Texte à lire:
Xavier Bettel au sujet de la situation économique du Luxembourg

"Une priorité du gouvernement est de changer les mentalités"

"En ce qui concerne les finances publiques nous avons l'objectif de réinstaurer un climat de confiance dans l'économie par une consolidation budgétaire. Dans ce contexte, la réduction des dépenses courantes sera la priorité, li faut savoir qu'à politique inchangée, la dette publique brute risque d'atteindre 5 milliards d'euros en 2016. En comparaison, en 2003, on avait une dette publique brute de seulement 1,5 milliards d'euros. La "politique inchangée" n'est donc pas une option."

Écho des entreprises: Monsieur le Premier ministre, les défis auxquels notre pays est confronté sont nombreux et divers! Quelles sont les priorités de votre gouvernement pour y faire face ?

Liste des données:
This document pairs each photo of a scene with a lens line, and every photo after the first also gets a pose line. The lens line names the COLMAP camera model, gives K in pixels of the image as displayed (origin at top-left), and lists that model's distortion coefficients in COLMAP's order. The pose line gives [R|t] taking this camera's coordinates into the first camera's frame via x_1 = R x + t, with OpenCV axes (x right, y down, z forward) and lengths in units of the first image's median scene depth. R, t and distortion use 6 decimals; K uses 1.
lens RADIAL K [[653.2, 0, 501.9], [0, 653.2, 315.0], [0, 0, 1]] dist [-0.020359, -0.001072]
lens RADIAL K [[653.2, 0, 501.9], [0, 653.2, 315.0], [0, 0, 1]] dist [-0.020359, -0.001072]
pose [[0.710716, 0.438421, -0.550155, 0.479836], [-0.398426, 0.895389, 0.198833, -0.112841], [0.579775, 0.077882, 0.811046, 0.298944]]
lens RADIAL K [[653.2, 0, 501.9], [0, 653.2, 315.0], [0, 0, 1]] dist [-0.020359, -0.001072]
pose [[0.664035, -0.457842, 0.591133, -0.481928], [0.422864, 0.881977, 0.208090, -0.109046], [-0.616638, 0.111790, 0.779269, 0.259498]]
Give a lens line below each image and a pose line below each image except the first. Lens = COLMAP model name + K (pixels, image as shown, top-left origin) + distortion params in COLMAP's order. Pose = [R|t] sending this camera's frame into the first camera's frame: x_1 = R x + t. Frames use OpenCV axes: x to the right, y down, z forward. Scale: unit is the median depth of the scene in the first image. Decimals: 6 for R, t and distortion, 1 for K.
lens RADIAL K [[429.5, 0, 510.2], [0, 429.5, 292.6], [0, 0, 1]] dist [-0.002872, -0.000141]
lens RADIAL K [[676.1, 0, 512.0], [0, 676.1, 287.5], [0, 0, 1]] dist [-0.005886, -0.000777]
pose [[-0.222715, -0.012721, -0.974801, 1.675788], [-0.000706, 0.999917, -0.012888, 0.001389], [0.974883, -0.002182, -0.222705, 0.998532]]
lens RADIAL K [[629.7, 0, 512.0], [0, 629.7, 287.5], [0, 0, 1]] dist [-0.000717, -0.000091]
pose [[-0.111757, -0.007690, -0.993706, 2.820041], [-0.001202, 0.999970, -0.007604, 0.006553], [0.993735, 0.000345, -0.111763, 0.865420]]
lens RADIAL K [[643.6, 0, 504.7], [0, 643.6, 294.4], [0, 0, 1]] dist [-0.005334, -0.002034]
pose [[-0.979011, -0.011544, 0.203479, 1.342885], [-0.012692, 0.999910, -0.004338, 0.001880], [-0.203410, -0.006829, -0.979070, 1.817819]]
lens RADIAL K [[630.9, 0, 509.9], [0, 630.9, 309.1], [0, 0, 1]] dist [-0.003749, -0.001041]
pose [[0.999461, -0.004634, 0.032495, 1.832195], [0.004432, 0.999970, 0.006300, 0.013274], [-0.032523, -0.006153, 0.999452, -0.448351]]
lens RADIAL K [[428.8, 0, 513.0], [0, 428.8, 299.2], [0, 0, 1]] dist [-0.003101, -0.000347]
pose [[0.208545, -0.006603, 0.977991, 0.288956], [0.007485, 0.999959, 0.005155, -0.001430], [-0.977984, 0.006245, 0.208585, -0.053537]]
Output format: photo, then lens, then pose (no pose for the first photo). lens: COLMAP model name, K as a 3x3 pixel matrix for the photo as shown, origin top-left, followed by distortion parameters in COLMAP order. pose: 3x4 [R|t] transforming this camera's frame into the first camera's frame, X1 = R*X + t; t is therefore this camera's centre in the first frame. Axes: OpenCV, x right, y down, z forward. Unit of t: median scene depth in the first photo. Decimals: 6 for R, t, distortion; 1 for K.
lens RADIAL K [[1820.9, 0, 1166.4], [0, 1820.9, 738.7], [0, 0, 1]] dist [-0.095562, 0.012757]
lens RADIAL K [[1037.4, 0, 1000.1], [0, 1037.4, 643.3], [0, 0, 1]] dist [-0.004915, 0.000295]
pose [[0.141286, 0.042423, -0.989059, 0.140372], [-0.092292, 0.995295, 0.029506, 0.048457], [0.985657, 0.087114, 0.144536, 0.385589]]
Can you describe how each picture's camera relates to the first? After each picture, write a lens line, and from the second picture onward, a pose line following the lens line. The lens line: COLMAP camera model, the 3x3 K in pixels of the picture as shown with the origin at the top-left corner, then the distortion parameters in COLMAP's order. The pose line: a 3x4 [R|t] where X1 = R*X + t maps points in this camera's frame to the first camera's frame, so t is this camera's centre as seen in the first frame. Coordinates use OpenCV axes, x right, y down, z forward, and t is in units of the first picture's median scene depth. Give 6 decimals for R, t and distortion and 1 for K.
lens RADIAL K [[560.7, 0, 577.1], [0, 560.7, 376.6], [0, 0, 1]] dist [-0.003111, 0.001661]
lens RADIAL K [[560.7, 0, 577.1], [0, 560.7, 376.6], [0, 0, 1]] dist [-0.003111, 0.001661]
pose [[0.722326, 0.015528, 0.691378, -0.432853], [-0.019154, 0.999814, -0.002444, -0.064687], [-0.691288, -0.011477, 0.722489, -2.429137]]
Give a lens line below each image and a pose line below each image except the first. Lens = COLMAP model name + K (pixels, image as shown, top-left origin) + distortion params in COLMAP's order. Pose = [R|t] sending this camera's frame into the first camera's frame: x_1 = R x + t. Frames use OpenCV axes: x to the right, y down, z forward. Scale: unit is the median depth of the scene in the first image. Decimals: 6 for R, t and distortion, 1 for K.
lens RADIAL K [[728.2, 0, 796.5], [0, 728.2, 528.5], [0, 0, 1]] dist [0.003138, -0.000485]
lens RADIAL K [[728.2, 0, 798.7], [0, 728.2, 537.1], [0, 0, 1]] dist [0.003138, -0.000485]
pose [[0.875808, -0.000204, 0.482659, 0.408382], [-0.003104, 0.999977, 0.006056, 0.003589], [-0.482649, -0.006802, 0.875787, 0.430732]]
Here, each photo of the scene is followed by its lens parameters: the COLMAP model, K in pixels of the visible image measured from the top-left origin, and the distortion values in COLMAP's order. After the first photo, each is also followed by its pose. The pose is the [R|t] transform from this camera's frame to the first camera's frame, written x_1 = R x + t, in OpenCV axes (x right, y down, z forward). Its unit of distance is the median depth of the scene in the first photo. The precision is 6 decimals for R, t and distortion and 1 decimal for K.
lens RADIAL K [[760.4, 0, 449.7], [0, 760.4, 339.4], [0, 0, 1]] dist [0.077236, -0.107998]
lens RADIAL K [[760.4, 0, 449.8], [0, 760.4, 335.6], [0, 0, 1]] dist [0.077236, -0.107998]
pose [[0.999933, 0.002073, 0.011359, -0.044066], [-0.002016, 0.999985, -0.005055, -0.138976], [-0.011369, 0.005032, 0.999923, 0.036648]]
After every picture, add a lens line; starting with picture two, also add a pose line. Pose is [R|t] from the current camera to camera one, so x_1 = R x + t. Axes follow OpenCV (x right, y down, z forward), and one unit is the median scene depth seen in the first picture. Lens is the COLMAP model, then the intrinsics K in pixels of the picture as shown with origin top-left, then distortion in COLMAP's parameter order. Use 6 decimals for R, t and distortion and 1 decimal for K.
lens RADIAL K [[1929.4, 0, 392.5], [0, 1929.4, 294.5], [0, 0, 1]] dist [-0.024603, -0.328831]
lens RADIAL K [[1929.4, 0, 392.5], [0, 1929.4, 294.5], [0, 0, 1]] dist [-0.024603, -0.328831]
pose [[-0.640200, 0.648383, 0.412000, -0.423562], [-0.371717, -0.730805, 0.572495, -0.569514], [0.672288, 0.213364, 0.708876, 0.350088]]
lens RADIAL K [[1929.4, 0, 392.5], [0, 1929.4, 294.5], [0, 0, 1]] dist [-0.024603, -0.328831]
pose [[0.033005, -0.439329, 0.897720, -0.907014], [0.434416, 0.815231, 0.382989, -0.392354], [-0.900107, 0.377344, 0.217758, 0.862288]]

Problèmes à résoudre:
(a) Recopiez fidèlement le passage de l'entretien sur l'économie du Luxembourg situé entre « Écho des entreprises: Monsieur » et « y faire face ? », ces deux extrémités comprises.
(b) Reproduisez à l'identique les lignes de la liste de données, depuis la première jusqu'à celle qui contient « 0.111790, 0.779269, 0.259498]] », cette dernière incluse.
L'entretien sur l'économie du Luxembourg et les lignes de données sont deux documents indépendants.

Solutions proposées:
(a)
Écho des entreprises: Monsieur le Premier ministre, les défis auxquels notre pays est confronté sont nombreux et divers! Quelles sont les priorités de votre gouvernement pour y faire face ?

(b)
This document pairs each photo of a scene with a lens line, and every photo after the first also gets a pose line. The lens line names the COLMAP camera model, gives K in pixels of the image as displayed (origin at top-left), and lists that model's distortion coefficients in COLMAP's order. The pose line gives [R|t] taking this camera's coordinates into the first camera's frame via x_1 = R x + t, with OpenCV axes (x right, y down, z forward) and lengths in units of the first image's median scene depth. R, t and distortion use 6 decimals; K uses 1.
lens RADIAL K [[653.2, 0, 501.9], [0, 653.2, 315.0], [0, 0, 1]] dist [-0.020359, -0.001072]
lens RADIAL K [[653.2, 0, 501.9], [0, 653.2, 315.0], [0, 0, 1]] dist [-0.020359, -0.001072]
pose [[0.710716, 0.438421, -0.550155, 0.479836], [-0.398426, 0.895389, 0.198833, -0.112841], [0.579775, 0.077882, 0.811046, 0.298944]]
lens RADIAL K [[653.2, 0, 501.9], [0, 653.2, 315.0], [0, 0, 1]] dist [-0.020359, -0.001072]
pose [[0.664035, -0.457842, 0.591133, -0.481928], [0.422864, 0.881977, 0.208090, -0.109046], [-0.616638, 0.111790, 0.779269, 0.259498]]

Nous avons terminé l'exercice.